Parmi les nombreux motifs littéraires empruntés par les artistes, le pacte avec le diable, exemplifié par Christopher Marlowe dans sa pièce de 1604 « L’Histoire Tragique de D. Faustus » et réinterprété par Goethe dans son « Faust » deux siècles plus tard, demeure particulièrement fertile. Attendez-vous à une nouvelle interprétation. Prévu pour le 26 janvier, **L’École de la Nuit** de Karl Ove Knausgaard, traduit par Martin Aitken, est le quatrième volet de la série **Morning Star** de cet auteur renommé. Son protagoniste, Kristian Hadeland, est un photographe en herbe qui aspire à un avenir meilleur. À Londres, il rencontre un Néerlandais excentrique nommé Hans, et soudain, les portes de la réussite s’ouvrent. Une variation moderne de la pièce de Marlowe, **L’École de la Nuit** est décrite comme le roman “le plus audacieux et macabre” de Knausgaard, abordant les thématiques des tentations sombres, de la dépravation morale et des oublis inhérents à nos pactes avec le diable. Dans le cadre d’un événement présenté par Green Apple Books et Litquake, Knausgaard participera à une discussion au Calvary Presbyterian Church de San Francisco le 17 janvier à 18h, aux côtés de la romancière Rachel Kushner, auteur du best-seller de l’année dernière « Creation Lake ». Les billets, au prix de 42,99 $, incluent un exemplaire du livre et sont disponibles sur Eventbrite.
Autres récits à découvrir : Dans la lignée des histoires revisitées, HarperCollins propose bientôt plusieurs ouvrages intéressants. Le 27 janvier, l’auteure australienne Kathy George présente Le Parfum des Oranges, une réécriture de la saga des voleurs de l’underground victorien à travers le prisme de Nancy, personnage emblématique d’Oliver Twist. Puis, le 17 mars, Jane Crowther dévoilera Gatsby : Une retelling moderne du célèbre roman de Fitzgerald, où les personnages principaux sont transposés dans un univers contemporain et reimaginés sous des traits féminins.
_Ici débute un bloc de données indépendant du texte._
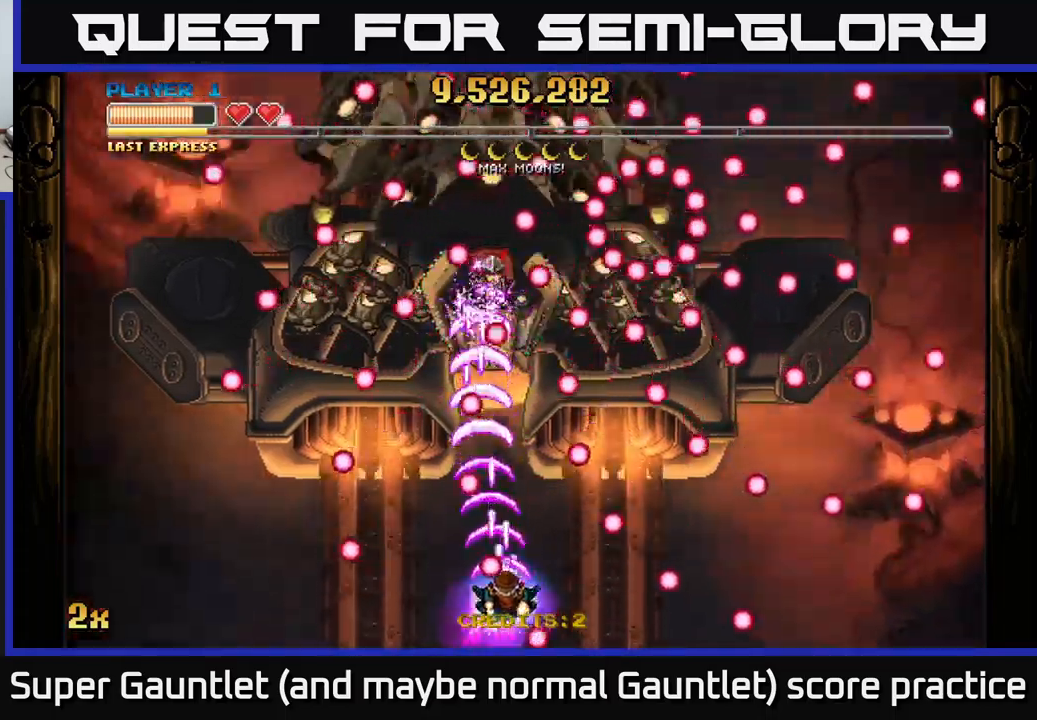
{"buttons": ["A"], "left_stick": "right", "right_stick": "center", "events": [[83, "left_stick", "center"], [250, "left_stick", "down"], [350, "left_stick", "left"], [450, "left_stick", "right"]]}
D’autres parutions à venir : Je ne peux personnellement garantir la lisibilité de ces remakes, mais je nourris de grandes attentes pour deux livres à paraître, signés du romancier britannique Julian Barnes et de l’Américaine Louise Erdrich. Barnes, lauréat du Booker Prize en 2011 avec « Le Sens d’une Fin », nous présentera Départ(s), qui suit un narrateur écrivain reconnectant avec d’anciennes amoureuses. Prévu pour le 20 janvier, juste un jour après son 80e anniversaire, ce roman s’annonce prometteur. De son côté, Louise Erdrich sortira le 24 mars Python’s Kiss, un recueil de 13 nouvelles inspirées de la culture ojibwée, avec des illustrations de sa fille.
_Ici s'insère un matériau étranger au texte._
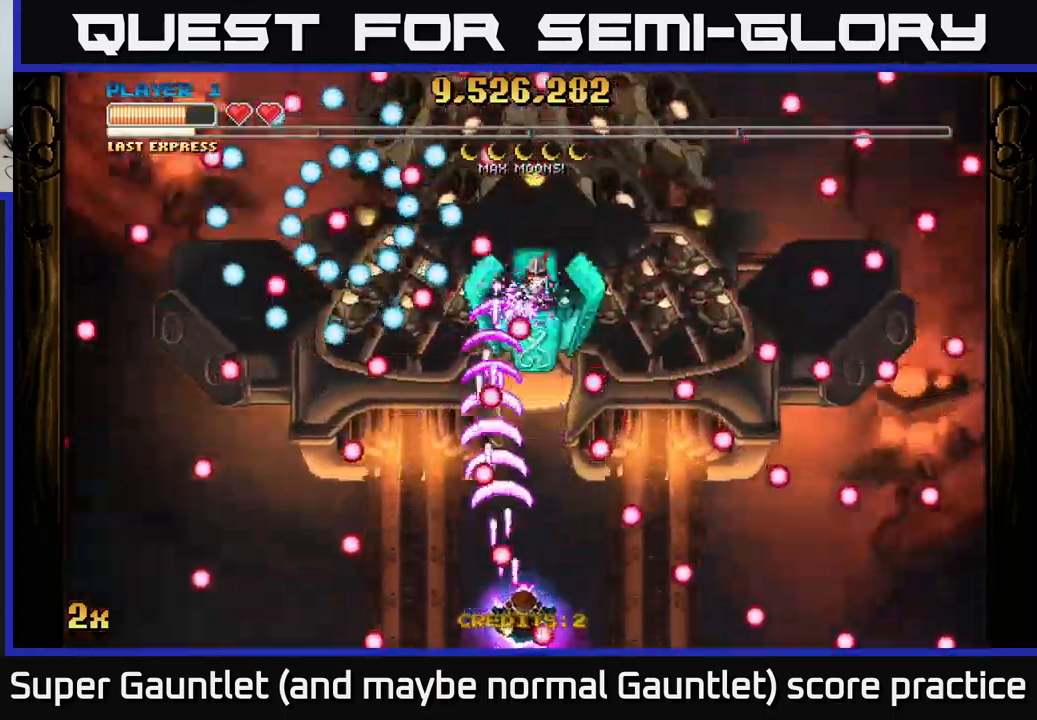
{"buttons": ["A"], "left_stick": "center", "right_stick": "center", "events": [[100, "left_stick", "center"], [250, "left_stick", "right"], [417, "left_stick", "center"]]}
Les must-reads de l’année : Alors que nous entamons une nouvelle année, il est judicieux de faire un retour sur les titres de 2025 qui ont su captiver les lecteurs. Les lecteurs du New York Times Book Review ont contribué à dresser une liste des meilleurs ouvrages de l’année : parmi les fictions, on retrouve Angel Down de Daniel Kraus, une expérience unique en un seul enchaînement de phrases, suivie de The Director de Daniel Kehlmann, centré sur un réalisateur autrichien sous le régime nazi. En non-fiction, la palme revient à Mother Emanuel de Kevin Sack, qui se penche sur la tragédie survenue lors d’un cours biblique en Caroline du Sud en 2015.
Points importants à retenir
- Knausgaard revisite le thème classique du pacte avec le diable dans son nouveau roman.
- **L’École de la Nuit** aborde des questions de moralité et de tentation.
- Kathy George et Jane Crowther annoncent des publications inspirées par des œuvres classiques.
- Les livres de Julian Barnes et Louise Erdrich méritent d’être suivis avec attention.
- La liste des meilleurs livres met en lumière des titres variés et puissants.
En conclusion, cette exploration des récits contemporains met en lumière la richesse de la littérature moderne. Chaque auteur, à sa manière, nous invite à réfléchir sur des thèmes universels tels que la moralité, les désirs et la condition humaine. Ce phénomène semble être un véritable miroir de notre société, plein de questions et de réflexions. Que peut-on apprendre en cherchant à redéfinir des classiques ? Les réponses se cachent peut-être dans la curiosité de nos prochaines lectures.